Being Right

Vociferous doubts continue regarding the legality of the US’ drone strike that killed Iranian General Qasem Soleimani. The crucial factor remains the unknown facts, over which hinges the applicable law and its implications.

The point being made here is not that a conclusive case presently exists for Trump’s actions to be categorized as legal or illegal, but only that an argument can be made for its legality. The significance of that distinction has to do with present political and military circumstances.

UC Berkeley law professor John Yoo makes it clear that “no American law prohibits the targeting of specific enemy leaders. Neither the Constitution nor federal statutes prevent the direct targeting of individual members of the enemy.”

This is bolstered by the US’ long practiced “policy of using targeted strikes to kill enemy leaders. After the 9/11 attacks, the Bush administration launched a program of drone strikes and Special Forces attacks to kill leaders of al-Qaeda and insurgent groups in Iraq and Afghanistan. Not only did Barack Obama continue these policies, he also launched an air war against Libya that sought as one of its goals to kill its leader, Moammar Qaddafi, in order to trigger regime change. Few, if any, Democratic officials criticized Obama for engaging in illegal assassination or for launching strikes in Libya or, later, in Syria, without congressional approval.”

Constitutional law expert Alan Dershowitz agrees: “The targeting of Soleimani was more justified, as a matter of law, than the targeting of Osama bin Laden in 2011. The killing of Soleimani was in large part an act of prevention, whereas the killing of Bin Laden was primarily an act of retaliation. Would anyone doubt that if Mr. Clinton had succeeded in killing Bin Laden before 9/11, as he tried to do, such an action would have been legal under American law? So, too, was it legal for Mr. Trump to order the targeted killing of Soleimani, who was planning to continue his killing spree against Americans.

“The killing of Soleimani was also entirely legal under international law. The Quds Force commander was a combatant in uniform who was actively engaged in continuing military and terrorist activities against Americans. The rocket that killed him and a handful of others was carefully calibrated to minimize collateral damage, and the resulting death toll was proportionate to the deaths it may have prevented.

“The killing took place in a foreign country, but so did the killing of Bin Laden and others who have been targeted… All the relevant criteria for legality under international law — using authorized and proportionate force to kill a combatant who is engaged in continuing violence — have all been met in this case.”

What complicates the issue is the confused stance people have vis-à-vis the US: simultaneously hoping it goes away with depreciated power and yet burdening it with the responsibility of securing global peace and order.

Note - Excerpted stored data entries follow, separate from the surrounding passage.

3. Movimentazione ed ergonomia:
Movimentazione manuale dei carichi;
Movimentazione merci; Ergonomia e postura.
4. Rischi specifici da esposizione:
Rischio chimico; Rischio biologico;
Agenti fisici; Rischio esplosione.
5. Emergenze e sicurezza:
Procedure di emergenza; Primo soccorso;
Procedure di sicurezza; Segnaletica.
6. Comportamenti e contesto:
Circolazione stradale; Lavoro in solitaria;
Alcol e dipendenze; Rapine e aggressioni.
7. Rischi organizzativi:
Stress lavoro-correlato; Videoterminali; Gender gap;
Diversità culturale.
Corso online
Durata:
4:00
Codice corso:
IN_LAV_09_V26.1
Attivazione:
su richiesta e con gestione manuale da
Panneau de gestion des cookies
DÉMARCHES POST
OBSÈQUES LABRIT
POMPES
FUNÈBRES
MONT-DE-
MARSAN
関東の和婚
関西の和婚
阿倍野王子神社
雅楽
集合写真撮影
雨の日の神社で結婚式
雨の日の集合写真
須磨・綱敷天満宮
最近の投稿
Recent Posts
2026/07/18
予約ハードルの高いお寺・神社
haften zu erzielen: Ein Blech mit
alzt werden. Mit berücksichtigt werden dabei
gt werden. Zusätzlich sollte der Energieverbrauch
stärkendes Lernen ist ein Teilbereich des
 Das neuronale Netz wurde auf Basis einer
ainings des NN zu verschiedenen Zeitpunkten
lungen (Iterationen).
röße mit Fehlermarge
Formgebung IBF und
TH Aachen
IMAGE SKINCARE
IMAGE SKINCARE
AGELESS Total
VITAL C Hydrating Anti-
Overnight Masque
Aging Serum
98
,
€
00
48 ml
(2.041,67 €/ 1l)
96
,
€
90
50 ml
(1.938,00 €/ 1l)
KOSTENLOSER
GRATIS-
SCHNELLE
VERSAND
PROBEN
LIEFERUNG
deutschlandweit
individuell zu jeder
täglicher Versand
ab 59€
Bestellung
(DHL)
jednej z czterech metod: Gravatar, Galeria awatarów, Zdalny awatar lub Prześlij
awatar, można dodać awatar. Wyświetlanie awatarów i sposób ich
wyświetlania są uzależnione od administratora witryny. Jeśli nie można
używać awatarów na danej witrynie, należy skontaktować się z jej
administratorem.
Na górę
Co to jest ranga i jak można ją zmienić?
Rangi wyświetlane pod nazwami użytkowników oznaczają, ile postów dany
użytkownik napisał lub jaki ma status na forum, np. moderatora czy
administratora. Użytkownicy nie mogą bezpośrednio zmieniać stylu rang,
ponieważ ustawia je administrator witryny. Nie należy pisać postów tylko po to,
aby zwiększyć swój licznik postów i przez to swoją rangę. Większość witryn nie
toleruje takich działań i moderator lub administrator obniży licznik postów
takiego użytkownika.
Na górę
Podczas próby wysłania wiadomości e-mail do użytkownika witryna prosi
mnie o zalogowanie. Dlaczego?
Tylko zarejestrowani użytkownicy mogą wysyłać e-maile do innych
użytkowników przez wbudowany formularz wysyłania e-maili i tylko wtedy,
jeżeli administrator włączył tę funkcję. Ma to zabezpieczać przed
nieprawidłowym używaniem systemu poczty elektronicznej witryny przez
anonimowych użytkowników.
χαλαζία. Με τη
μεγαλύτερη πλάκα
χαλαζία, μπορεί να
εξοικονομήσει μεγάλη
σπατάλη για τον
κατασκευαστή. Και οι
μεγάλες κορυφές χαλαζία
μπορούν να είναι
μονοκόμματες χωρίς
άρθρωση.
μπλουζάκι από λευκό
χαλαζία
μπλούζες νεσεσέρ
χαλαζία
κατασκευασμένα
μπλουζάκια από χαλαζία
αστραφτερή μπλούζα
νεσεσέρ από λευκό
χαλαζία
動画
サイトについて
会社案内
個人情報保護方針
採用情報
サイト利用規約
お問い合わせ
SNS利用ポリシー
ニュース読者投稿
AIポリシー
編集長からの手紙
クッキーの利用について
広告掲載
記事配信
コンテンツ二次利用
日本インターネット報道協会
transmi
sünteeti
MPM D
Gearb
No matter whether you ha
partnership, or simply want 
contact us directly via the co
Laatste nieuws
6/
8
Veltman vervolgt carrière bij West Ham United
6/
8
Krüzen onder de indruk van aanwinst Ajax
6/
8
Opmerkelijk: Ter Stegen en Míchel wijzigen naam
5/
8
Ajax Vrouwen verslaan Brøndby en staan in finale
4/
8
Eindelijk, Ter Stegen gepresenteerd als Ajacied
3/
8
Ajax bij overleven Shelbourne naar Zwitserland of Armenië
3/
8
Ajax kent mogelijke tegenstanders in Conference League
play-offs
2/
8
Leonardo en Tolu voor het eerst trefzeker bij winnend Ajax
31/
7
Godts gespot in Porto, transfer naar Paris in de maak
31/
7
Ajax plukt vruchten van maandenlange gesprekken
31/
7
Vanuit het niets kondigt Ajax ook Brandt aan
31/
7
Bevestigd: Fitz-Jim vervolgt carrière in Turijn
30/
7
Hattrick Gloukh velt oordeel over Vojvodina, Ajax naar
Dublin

Hence, the liberal progressive establishment and news media’s puzzlingly negative reaction to President Trump’s declaration that the US “will no longer surrender this country or its people to the false song of globalism,” and that the “[US should be skeptical] of international unions that tie us up and bring America down.”

Compare this with President Barack Obama’s quite interventionist (and frankly, more violent) approach to foreign policy. As The Guardian’s Medea Benjamin reported in 2017, “the Obama administration dropped at least 26,171 bombs. This means that every day last year, the US military blasted combatants or civilians overseas with 72 bombs; that’s three bombs every hour, 24 hours a day. While most of these air attacks were in Syria and Iraq, US bombs also rained down on people in Afghanistan, Libya, Yemen, Somalia, and Pakistan. That’s seven majority-Muslim countries.” And yet nary a complaint in media. This considering the bombings proven overall lack of strategic success.

Thus, as Foreign Policy tersely noted, “though Donald Trump loves military parades, flybys, and the other visible trappings of military power, he seems rather leery of war.” Trump’s strikes, though more publicized, are really the exception rather than the rule.

And the relative withdrawal from the world stage that Trump seeks hark back to the US Founding Fathers’ vision. George Washington, in his 1796 farewell address, wrote: “Our detached and distant situation invites and enables us to pursue a different course… Why quit our own to stand upon foreign ground?… It is our true policy to steer clear of permanent alliances with any portion of the foreign world… ”

All this should urge other countries to take a more grounded view of its position relative to and its expectations of the US.

This is so particularly with regard to the Philippines, considering its recent behavior towards the US juxtaposed with its history; starting from the fact that its own 1898 Declaration of Independence was done “under the protection of our Powerful and Humanitarian Nation, The United States of America.”

 

Jemy Gatdula is a Senior Fellow of the Philippine Council for Foreign Relations and a Philippine Judicial Academy law lecturer for constitutional philosophy and jurisprudence.